Which good guys? The financial firms that had their profits taxed at
25 percent rather than at 35 percent, like the rest of us, and made
oodles of money in 2006 and 2007 before their bad bets greased the way
to an economic collapse? Or the ones that bet housing-related
securities would fail, in a self-fulfilling manner?

I've never been a fan of any toxic asset purchase plan (nor of the
capital injection through stock purchase plans). Randomly buying a
bunch of heavily layered, heavily leveraged securities and expecting
them to be profitable some day has never made sense to me, especially
when nothing is being done to bolster the underlying collateral. The
White House and Treasury Department are throwing money at the banking
and finance industry, while simultaneously doing little about the loans
and borrowers at the bottom of the crisis-not to mention the very risky
and overleveraged structure of the banking system itself.
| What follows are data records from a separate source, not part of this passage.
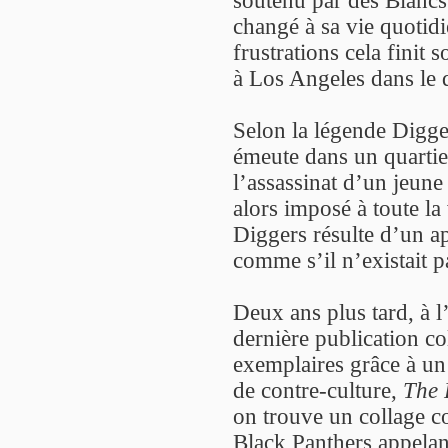
changé à sa vie quotidi
frustrations cela fini
à Los Angeles dans le 
Selon la légende Digge
émeute dans un quartie
l’assassinat d’un jeune
alors imposé à toute la 
Diggers résulte d’un ap
comme s’il n’existait p
Deux ans plus tard, à l
dernière publication col
exemplaires grâce à un
de contre-culture,
The 
on trouve un collage c
Black Panthers appelant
The administration is caught up in crafting big plans to solve the
problems of big banks. Instead, it should be dissecting the system into
transparent, quantifiable, and understandable parts-and then dealing
with those elements that can and should be assisted. Geithner ought to
jettison the too-big-to-fail nonsense and keep it simple: Break up the
banks into their commercial and speculative parts, and separate the
assets along similar lines. Let the speculative parts die, and tend to
the rest. As it stands, the present solution-propping up the entire
system in a complex, highly leveraged manner that depends on the
kindness of the culprits that caused this mess-is a colossally
expensive exercise in bipartisan stupidity.